Can a taxpayer use the WDF to disclose tax liabilities related to onshore (UK) income and assets?
The Worldwide Disclosure Facility (WDF) is specifically designed to allow taxpayers to disclose their offshore tax liabilities transparently. This initiative aims to encourage compliance with tax regulations and ensure that individuals and businesses meet their obligations regarding income, assets, and other financial interests held outside the UK.
Taxpayers with onshore liabilities have several options for disclosure through HM Revenue and Customs (HMRC). For general tax liabilities, the Digital Disclosure Service (DDS) allows individuals and businesses to report taxes owed online.
For cases involving tax fraud or significant errors, the Contractual Disclosure Facility (CDF) provides a structured method for disclosing unreported income, potentially reducing penalties for cooperation.
Landlords who haven’t declared rental income can use the Let Property Campaign, which helps property owners address past omissions and achieve compliance. Overall, these facilities not only aid in regularizing tax affairs but also enhance the relationship between taxpayers and HMRC by promoting voluntary compliance.
What is the time limit for making a disclosure under the WDF?

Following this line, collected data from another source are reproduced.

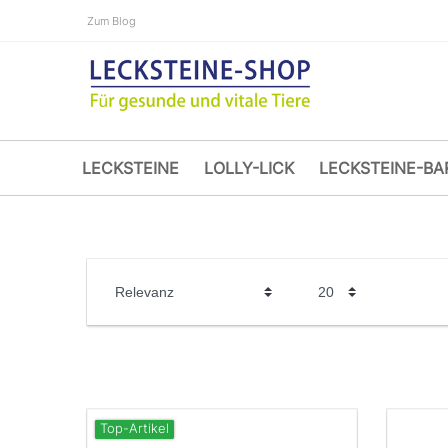
Zum Blog
LECKSTEINE
LOLLY-LICK
LECKSTEINE-BA
Top-Artikel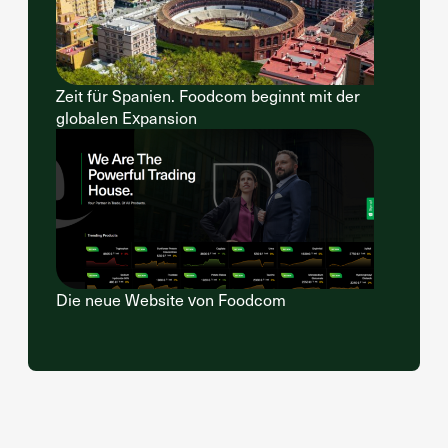
Zeit für Spanien. Foodcom beginnt mit der
globalen Expansion
Die neue Website von Foodcom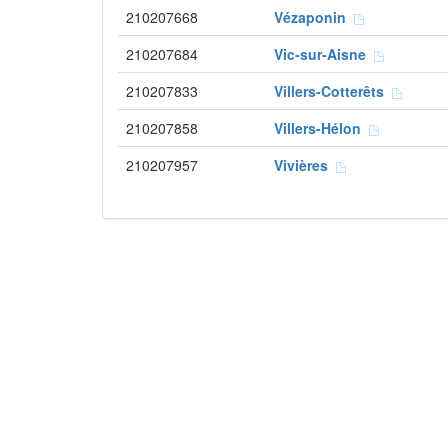
210207668
Vézaponin
210207684
Vic-sur-Aisne
210207833
Villers-Cotterêts
210207858
Villers-Hélon
210207957
Vivières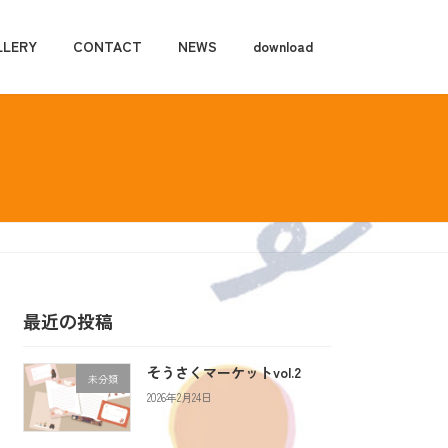
LLERY
CONTACT
NEWS
download
最近の投稿
そうさくマーケットvol.2
未分類
2026年2月24日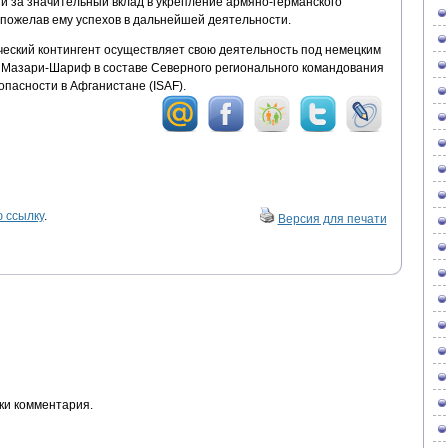
и за значительный вклад в укрепление армяно-германского
 пожелав ему успехов в дальнейшей деятельности.
еский контингент осуществляет свою деятельность под немецким
и Мазари-Шариф в составе Северного регионального командования
пасности в Афганистане (ISAF).
 ссылку
.
Версия для печати
ки комментария.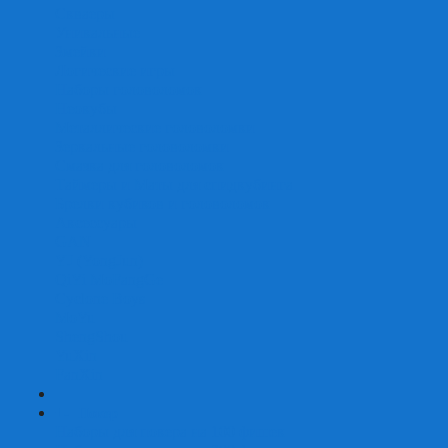
Скваеры
Уникальные
Змейки
Логические игры
Наборы головоломок
Неокубы
Металлические головоломки
Зеркальные головоломки
Смазка для головоломок
Таймеры и Маты для спидкубинга
Брелки кубиков и головоломок
Аксессуары
GAN
YJ (YongJun)
QiYi MoFangGe
Cyclone Boys
MoYu
ShengShou
YuXin
FanXin
+
-
Покер
Наборы для покера на 100 фишек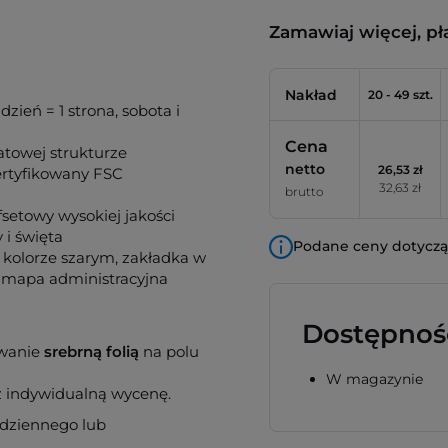
Zamawiaj więcej, pł
Nakład
20 - 49 szt.
zień = 1 strona, sobota i
Cena
atowej strukturze
netto
26,53 zł
ertyfikowany FSC
32,63 zł
brutto
fsetowy wysokiej jakości
i święta
Podane ceny dotyczą 
 kolorze szarym, zakładka w
, mapa administracyjna
Dostępnoś
owanie
srebrną folią
na polu
W magazynie
z indywidualną wycenę.
 dziennego lub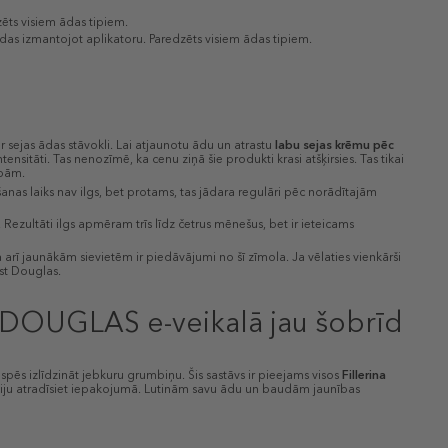
dzēts visiem ādas tipiem.
 ādas izmantojot aplikatoru. Paredzēts visiem ādas tipiem.
r sejas ādas stāvokli. Lai atjaunotu ādu un atrastu
labu sejas krēmu pēc
ensitāti. Tas nenozīmē, ka cenu ziņā šie produkti krasi atšķirsies. Tas tikai
ībām.
s laiks nav ilgs, bet protams, tas jādara regulāri pēc norādītajām
ezultāti ilgs apmēram trīs līdz četrus mēnešus, bet ir ieteicams
 arī jaunākām sievietēm ir piedāvājumi no šī zīmola. Ja vēlaties vienkārši
ast Douglas.
m DOUGLAS e-veikalā jau šobrīd
pēs izlīdzināt jebkuru grumbiņu. Šis sastāvs ir pieejams visos
Fillerina
rukciju atradīsiet iepakojumā. Lutinām savu ādu un baudām jaunības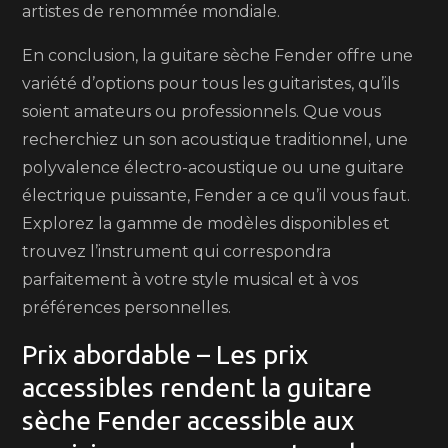
artistes de renommée mondiale.
En conclusion, la guitare sèche Fender offre une
variété d’options pour tous les guitaristes, qu’ils
soient amateurs ou professionnels. Que vous
recherchiez un son acoustique traditionnel, une
polyvalence électro-acoustique ou une guitare
électrique puissante, Fender a ce qu’il vous faut.
Explorez la gamme de modèles disponibles et
trouvez l’instrument qui correspondra
parfaitement à votre style musical et à vos
préférences personnelles.
Prix abordable – Les prix
accessibles rendent la guitare
sèche Fender accessible aux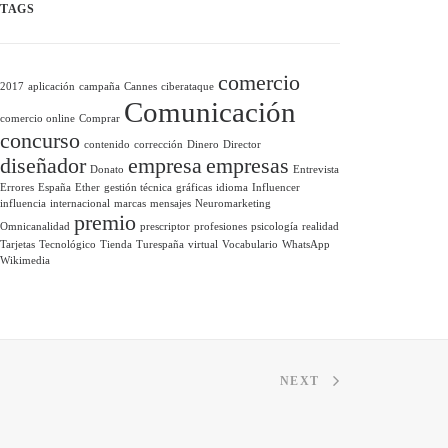
TAGS
comercio
2017
aplicación
campaña
Cannes
ciberataque
Comunicación
comercio online
Comprar
concurso
contenido
corrección
Dinero
Director
diseñador
empresa
empresas
Donato
Entrevista
Errores
España
Ether
gestión técnica
gráficas
idioma
Influencer
influencia
internacional
marcas
mensajes
Neuromarketing
premio
Omnicanalidad
prescriptor
profesiones
psicología
realidad
Tarjetas
Tecnológico
Tienda
Turespaña
virtual
Vocabulario
WhatsApp
Wikimedia
NEXT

The WDF does not have a specific deadline or closure date. However, once taxpayers register their intent to make a disclosure using the Digital Disclosure Service (DDS), they will have 90 days to complete and submit the disclosure, including the payment of outstanding tax, interest, and penalties. If the disclosure is completed within this time frame, the taxpayer may retain the opportunity to benefit from the reduced penalties offered by the WDF.

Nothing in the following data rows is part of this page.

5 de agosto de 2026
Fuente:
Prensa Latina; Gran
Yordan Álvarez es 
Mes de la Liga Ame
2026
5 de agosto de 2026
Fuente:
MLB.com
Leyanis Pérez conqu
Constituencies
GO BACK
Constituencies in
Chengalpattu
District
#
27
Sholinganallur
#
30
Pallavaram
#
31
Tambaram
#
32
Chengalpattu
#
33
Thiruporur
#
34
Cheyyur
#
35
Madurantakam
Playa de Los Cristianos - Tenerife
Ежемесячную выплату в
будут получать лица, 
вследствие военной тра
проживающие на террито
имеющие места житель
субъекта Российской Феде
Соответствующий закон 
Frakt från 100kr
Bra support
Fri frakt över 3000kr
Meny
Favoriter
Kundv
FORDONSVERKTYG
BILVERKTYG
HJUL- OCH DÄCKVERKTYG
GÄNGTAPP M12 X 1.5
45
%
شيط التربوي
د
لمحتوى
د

What documentation do I need for HMRC WDF?
When you send your offshore income details, make sure you have proof for every number you report. Gather bank and investment statements that show money coming in and going out. If you own shares, include share certificates and dividend slips. For any overseas property, add deeds and rental records. If a trust is involved, please provide the trust deed and beneficiary statements.
Next, show clear calculations of how you worked out your income, gains, and any estimates you’ve had to make. If you guessed numbers because some records were missing, write a short note explaining how you made those guesses. Also, include any professional valuations with their dates and translations for any non-English documents. Organising your evidence clearly makes it easier for HMRC to review and helps you achieve the maximum penalty reduction.
Can a taxpayer make a disclosure under the WDF anonymously or through a third party?
No, taxpayers must disclose their identity when making a disclosure under the WDF. While taxpayers can appoint a third party, such as a tax advisor or accountant, to act on their behalf, the disclosure must still be made in the taxpayer’s name. The appointed representative will be required to provide their details and confirm that they have the taxpayer’s authority to act on their behalf.
What if a taxpayer has already made a disclosure under a previous HMRC offshore facility?
If a taxpayer has previously made a disclosure under another HMRC offshore facility, such as the Offshore Disclosure Facility (ODF) or the Liechtenstein Disclosure Facility (LDF), they are not eligible to use the WDF for the same tax liabilities. However, if the taxpayer has discovered additional offshore tax liabilities that were not included in their previous disclosure, they may use the WDF to disclose these new liabilities.